Thermoelectric cooling becomes fit for microtechnology

November 28, 2018 //By Christoph Hammerschmidt
Thermoelectric cooling becomes fit for microtechnology
With increasing clock frequency, the cooling of microchips becomes more and more a challenge for developers. An ideal cooling device would be best applied to the chip itself. Scientists have now succeeded in miniaturizing and improving thermoelectric components so that they can be integrated into microchips. The researchers speak of a decisive step towards the broad application of thermoelectric components in microtechnology.

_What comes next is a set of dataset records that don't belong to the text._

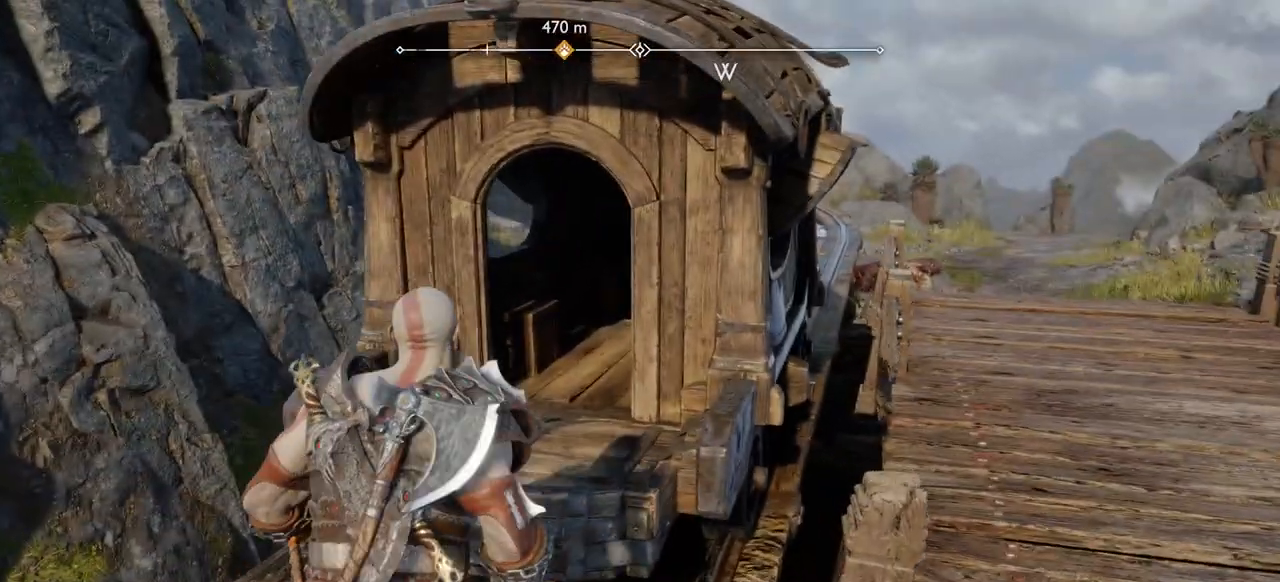
{"buttons": [], "left_stick": "center", "right_stick": "center", "events": [[33, "CIRCLE", "up"]]}
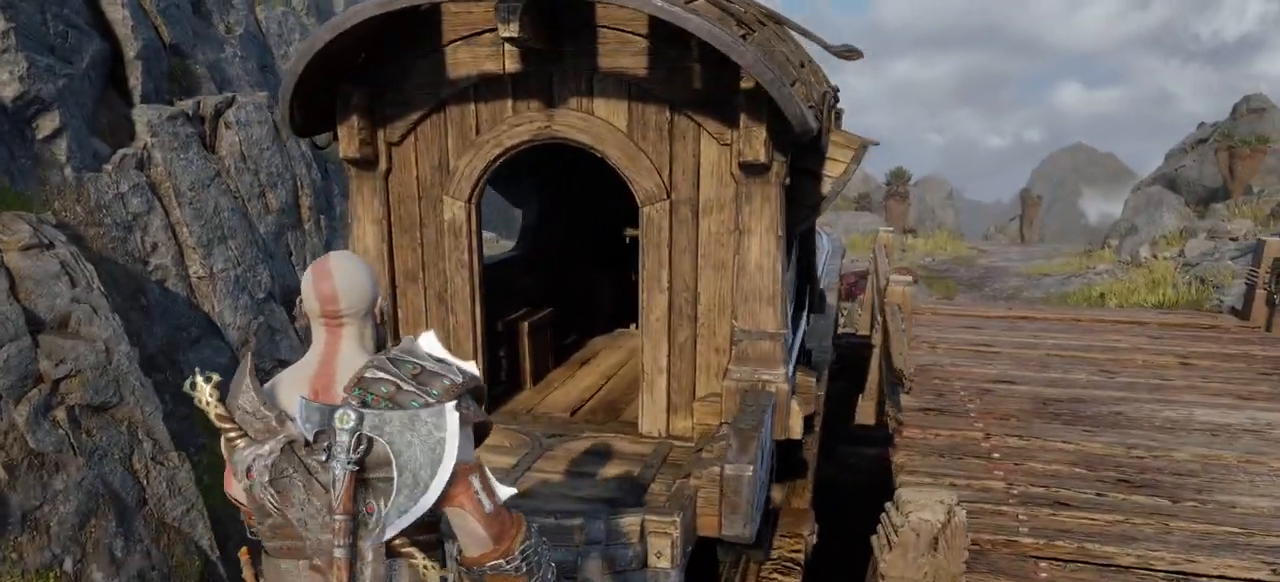
{"buttons": [], "left_stick": "center", "right_stick": "center", "events": []}
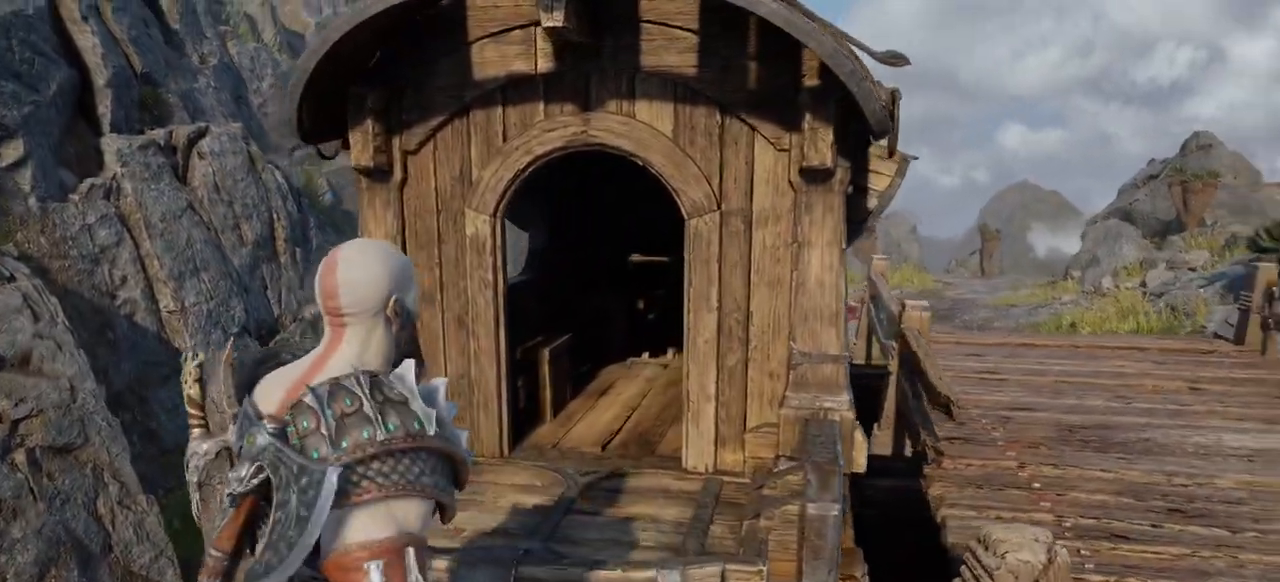
{"buttons": [], "left_stick": "center", "right_stick": "center", "events": []}
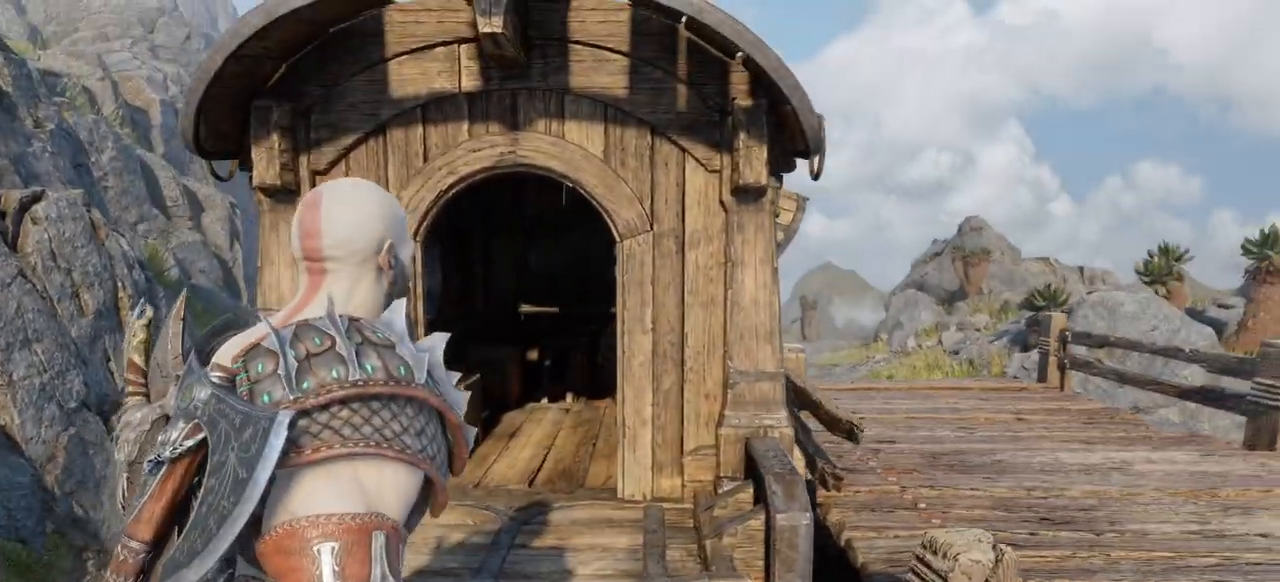
{"buttons": [], "left_stick": "center", "right_stick": "center", "events": []}
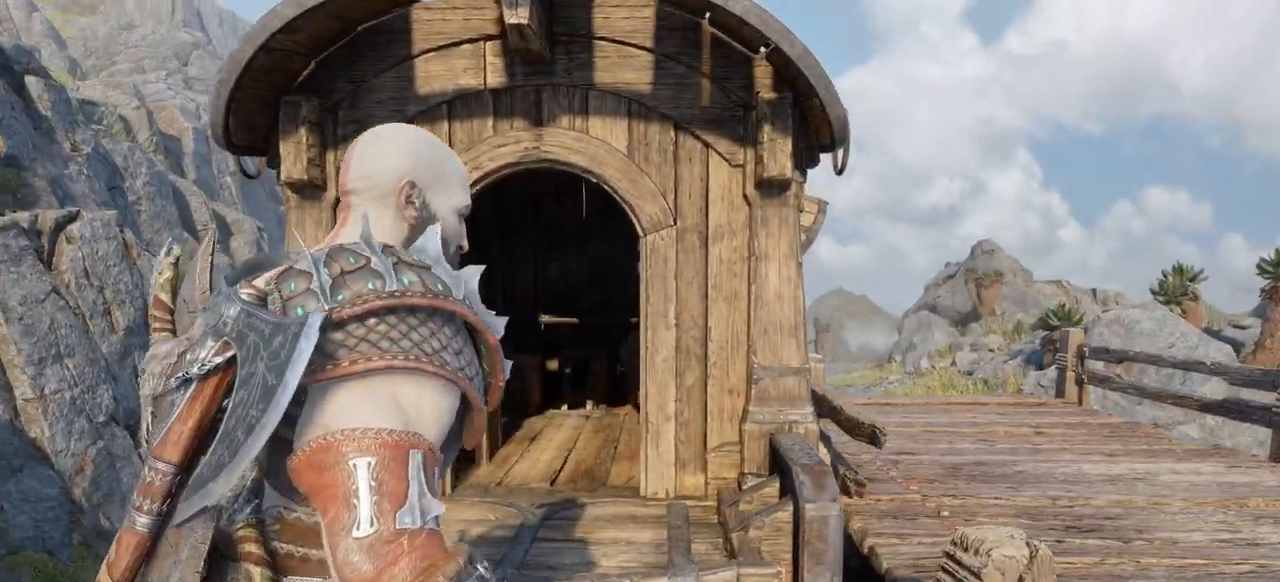
{"buttons": [], "left_stick": "center", "right_stick": "center", "events": []}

Thermoelectric materials can convert heat into electrical energy or, conversely, can be used as environmentally friendly cooling elements. In many industrial processes, energy loss occurs in the form of waste heat, which can be converted into electrical energy by thermoelectric generators. This also provides an additional power source in these systems. Another particularly attractive area of application for thermoelectric materials is the cooling of microelectronic components, for example in processors or in heat management in organ implants. To achieve this, thermoelectric generators must be compatible with modern microelectronic systems. In addition, the manufacturing process must be able to be integrated into the established chip production processes. All this has so far proved to be very difficult, so that a broad application of microthermoelectric components has not yet taken place.

Now there is a new promising advance from researchers at the Leibniz Institute for Solid State and Materials Research Dresden (IFW) . They introduced an important innovation into the deposition process of the thermoelectric bismuth tellurium compound. An additional gold electrolyte bath immediately after deposition forms a protective gold layer on the thermoelectric elements. This interface considerably reduces the resistance between the thermoelectric material and the contact layer, which has a very positive effect on efficiency and functional stability in endurance tests. The microthermoelectric components produced in this way have very fast reaction times of only one millisecond and a high reliability of more than 10 million cycles and over 30 days of stable cooling performance. In the opinion of the researchers involved, the improvement of these parameters represents a decisive step towards the broad application of thermoelectric components.